Friday, January 18, 2013

Cradle to Cradle, the real ideal model


One of the most important concepts with which we culminated the class the other day was the concept of waste equals food or in other words the cradle to cradle mentality. From my point  of view in order to finish or achieve a perfect cycle of matter instead of the linear one that stops at the landfills or incinerators, we need not only to recycle more, but also to design a new operating system that revolves around the natural world. We need to aim towards green engineering for the mere reason that any of the models that we have currently are considered a long-term waste disposal system: the incinerators (if we take into consideration that toxic emissions are unsustainable too in the long-run), and the landfills are represented as an infinite waste accumulation. Our current system is based from the fundamentals of the Industrial Revolution, and back then they didn’t really stop to think about the long-term consequences of production in the future, since the only thing that mattered then was producing in large quantities, creating new stuff and newer inventions without restrictions, in order to progress.
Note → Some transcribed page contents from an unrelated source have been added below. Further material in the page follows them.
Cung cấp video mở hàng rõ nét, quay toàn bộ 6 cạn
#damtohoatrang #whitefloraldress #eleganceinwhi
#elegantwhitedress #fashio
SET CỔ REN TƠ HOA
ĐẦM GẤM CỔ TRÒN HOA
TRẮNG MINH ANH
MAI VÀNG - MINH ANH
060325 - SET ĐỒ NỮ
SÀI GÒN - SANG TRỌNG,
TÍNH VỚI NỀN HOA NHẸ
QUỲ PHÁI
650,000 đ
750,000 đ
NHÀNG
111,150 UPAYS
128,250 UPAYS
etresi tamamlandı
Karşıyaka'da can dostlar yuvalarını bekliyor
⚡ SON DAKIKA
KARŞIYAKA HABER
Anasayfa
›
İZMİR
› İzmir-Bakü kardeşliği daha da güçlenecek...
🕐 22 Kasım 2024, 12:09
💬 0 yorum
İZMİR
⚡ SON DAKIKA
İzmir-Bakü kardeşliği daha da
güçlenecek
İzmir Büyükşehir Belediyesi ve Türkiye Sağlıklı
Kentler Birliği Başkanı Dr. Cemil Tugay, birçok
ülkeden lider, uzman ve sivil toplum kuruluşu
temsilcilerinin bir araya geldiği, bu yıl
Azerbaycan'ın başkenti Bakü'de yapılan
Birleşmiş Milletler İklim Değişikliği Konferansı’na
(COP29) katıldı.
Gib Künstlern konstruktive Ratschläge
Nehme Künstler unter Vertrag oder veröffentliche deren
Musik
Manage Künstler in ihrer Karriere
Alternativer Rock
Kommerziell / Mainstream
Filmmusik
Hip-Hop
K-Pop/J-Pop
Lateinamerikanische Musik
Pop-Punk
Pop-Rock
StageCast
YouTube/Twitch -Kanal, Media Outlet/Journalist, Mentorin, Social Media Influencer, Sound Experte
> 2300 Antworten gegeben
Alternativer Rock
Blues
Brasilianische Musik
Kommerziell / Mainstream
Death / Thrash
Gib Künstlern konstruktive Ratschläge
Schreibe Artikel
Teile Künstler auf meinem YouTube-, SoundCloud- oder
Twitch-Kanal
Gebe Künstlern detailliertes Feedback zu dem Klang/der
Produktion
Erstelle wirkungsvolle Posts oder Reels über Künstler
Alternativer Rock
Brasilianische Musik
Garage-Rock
Now however, to make real progress we should start designing and envision a system that doesn’t lead towards an entropic world, but  towards the sustainable cycle that we talked about at the beginning of the month.
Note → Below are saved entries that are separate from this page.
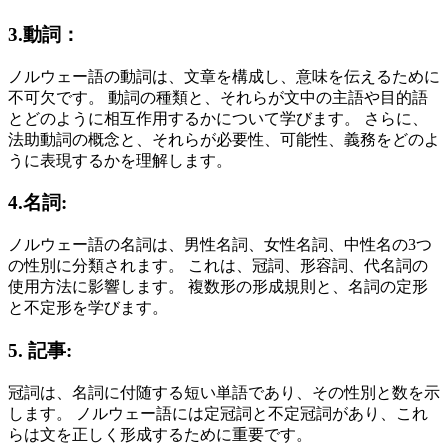
3.動詞：
ノルウェー語の動詞は、文章を構成し、意味を伝えるために
不可欠です。 動詞の種類と、それらが文中の主語や目的語
とどのように相互作用するかについて学びます。 さらに、
法助動詞の概念と、それらが必要性、可能性、義務をどのよ
うに表現するかを理解します。
4.名詞:
ノルウェー語の名詞は、男性名詞、女性名詞、中性名の3つ
の性別に分類されます。 これは、冠詞、形容詞、代名詞の
使用方法に影響します。 複数形の形成規則と、名詞の定形
と不定形を学びます。
5. 記事:
冠詞は、名詞に付随する短い単語であり、その性別と数を示
します。 ノルウェー語には定冠詞と不定冠詞があり、これ
らは文を正しく形成するために重要です。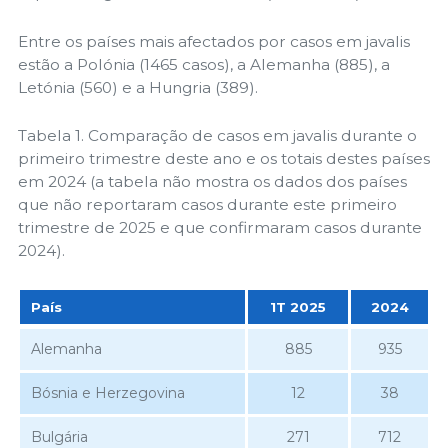
Entre os países mais afectados por casos em javalis
estão a Polónia (1465 casos), a Alemanha (885), a
Letónia (560) e a Hungria (389).
Tabela 1. Comparação de casos em javalis durante o
primeiro trimestre deste ano e os totais destes países
em 2024 (a tabela não mostra os dados dos países
que não reportaram casos durante este primeiro
trimestre de 2025 e que confirmaram casos durante
2024).
País
1T 2025
2024
País
1T 2025
2024
Alemanha
885
935
Bósnia e Herzegovina
12
38
Bulgária
271
712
Sustainablity: The Cradle-to-Cradle Perspective

The Cradle-to-Cradle Framework does not reach for sustainability as it is typically defined. Discussed at length in various papers, books and other venues, environmental sustainability in the industrial sector is popularly understood as a strategy of "doing more with less" or "reducing the human footprint" to minimize troubling symptoms of environmental decline. From an engineering perspective, conventional sustainability too often suggests retrofitting the machines of industry with cleaner, more efficient "engines" to secure ongoing economic growth. But this is not an adequate long-term goal. While being eco-efficient may indeed reduce resource consumption and pollution in the short-term, it does not address the deep design flaws of contemporary industry. Rather, it addresses problems without addressing their source, setting goals and employing practices that sustain a fundamentally flawed system.
The Cradle-to-Cradle Framework, on the other hand, posits a new way of designing human systems that ultimately can solve rather than alleviate the human-created conflicts between economic growth and environmental health that result from poor design and market structure. Within this principled framework, which is based on the manifested rules of nature and re-defines the problem at hand, eco-efficient strategies can serve a larger purpose.